### Try it
Go over the material below and report every line that contains the word "down".

### Available data
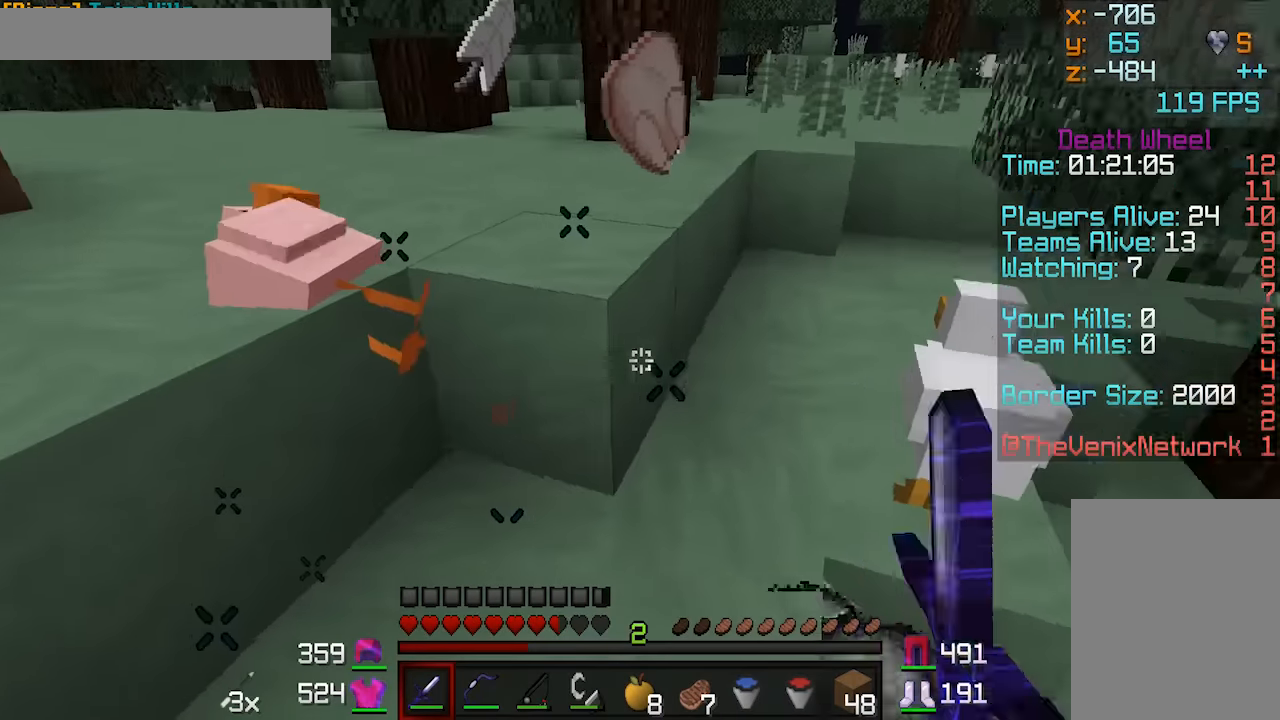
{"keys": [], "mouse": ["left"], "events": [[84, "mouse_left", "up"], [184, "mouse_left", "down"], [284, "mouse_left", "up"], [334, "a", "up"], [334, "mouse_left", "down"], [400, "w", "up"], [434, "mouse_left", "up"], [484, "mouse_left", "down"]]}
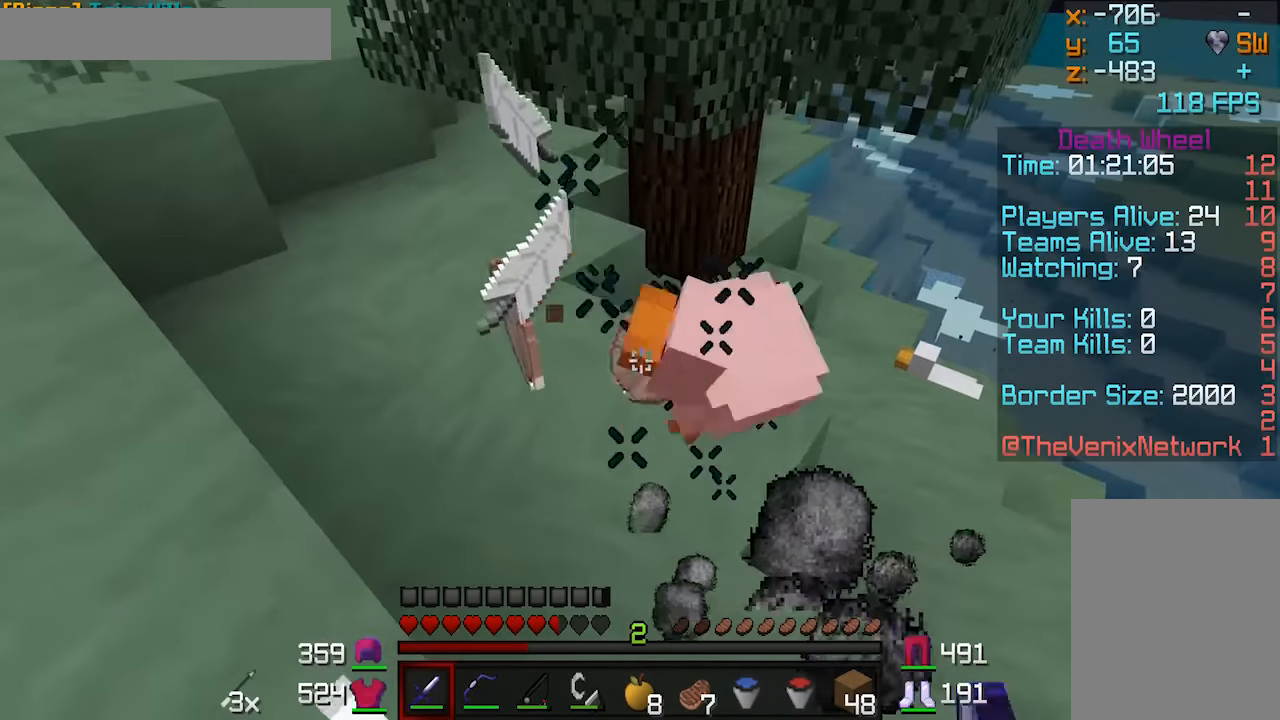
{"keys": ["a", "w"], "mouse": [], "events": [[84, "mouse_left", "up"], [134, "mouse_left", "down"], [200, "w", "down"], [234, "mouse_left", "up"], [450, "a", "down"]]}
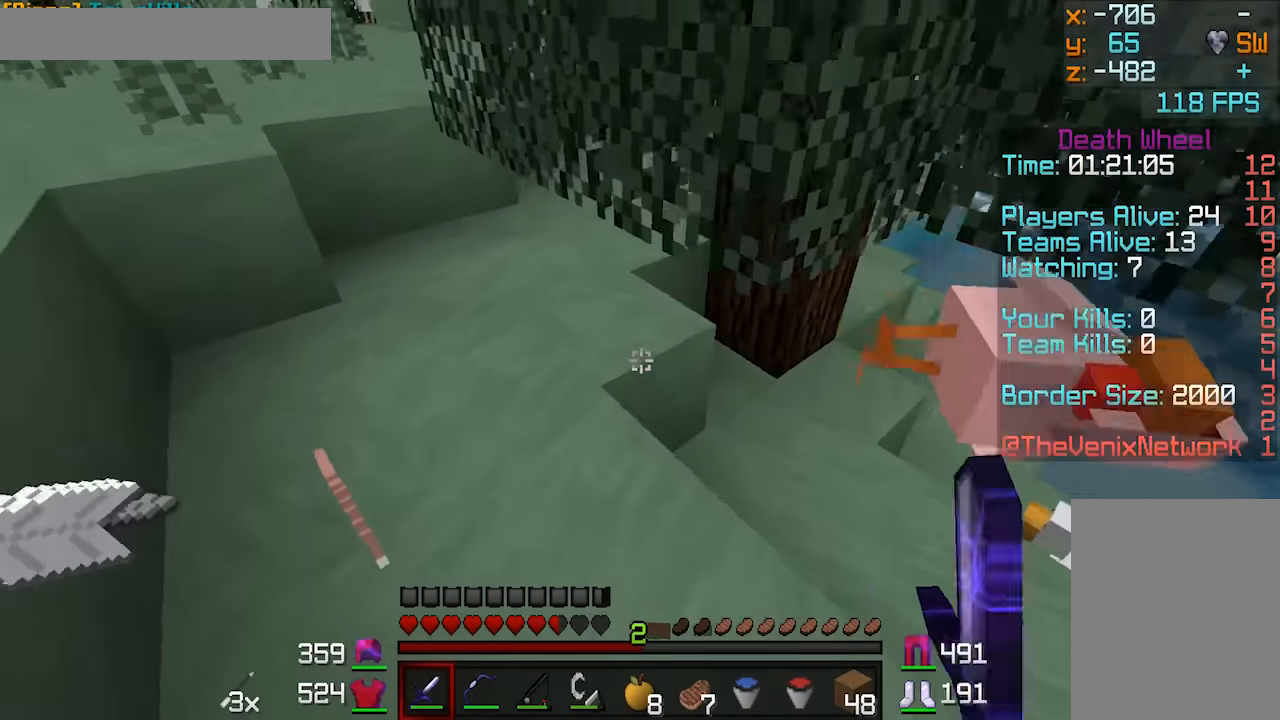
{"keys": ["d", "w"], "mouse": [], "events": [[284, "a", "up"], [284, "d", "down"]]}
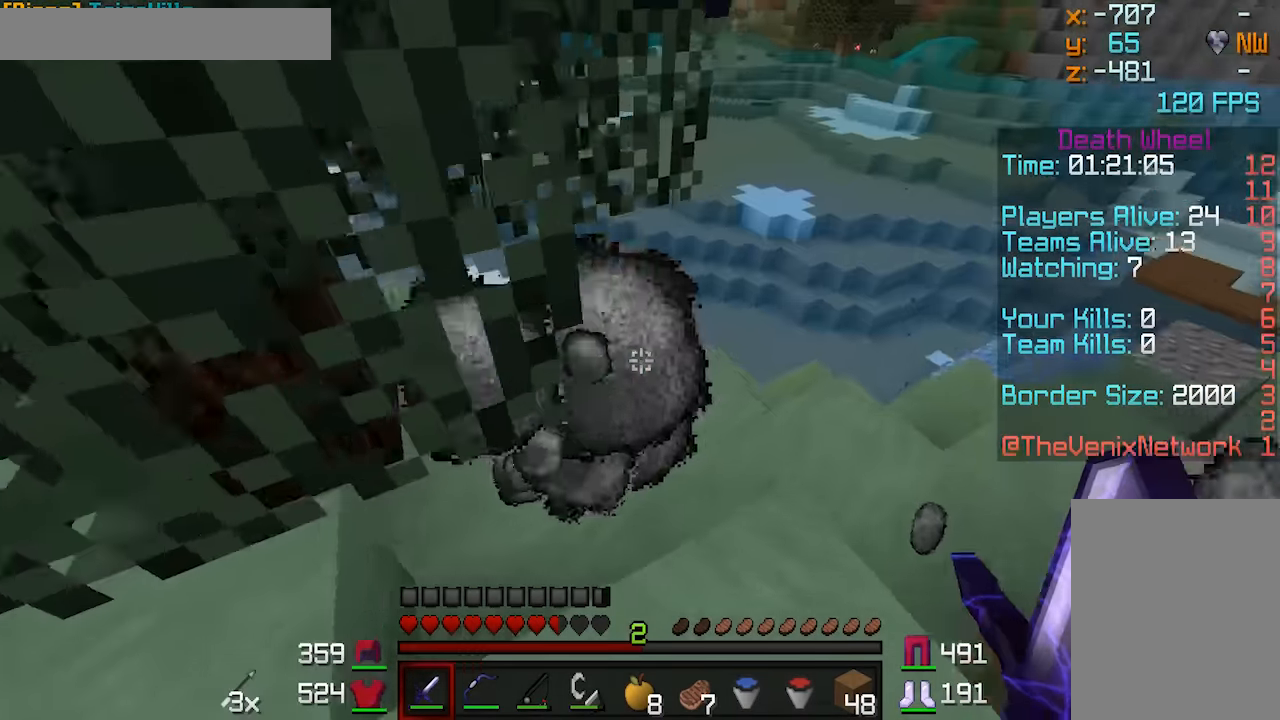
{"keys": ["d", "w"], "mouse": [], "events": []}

### Result
{"keys": [], "mouse": ["left"], "events": [[84, "mouse_left", "up"], [184, "mouse_left", "down"], [284, "mouse_left", "up"], [334, "a", "up"], [334, "mouse_left", "down"], [400, "w", "up"], [434, "mouse_left", "up"], [484, "mouse_left", "down"]]}
{"keys": ["a", "w"], "mouse": [], "events": [[84, "mouse_left", "up"], [134, "mouse_left", "down"], [200, "w", "down"], [234, "mouse_left", "up"], [450, "a", "down"]]}
{"keys": ["d", "w"], "mouse": [], "events": [[284, "a", "up"], [284, "d", "down"]]}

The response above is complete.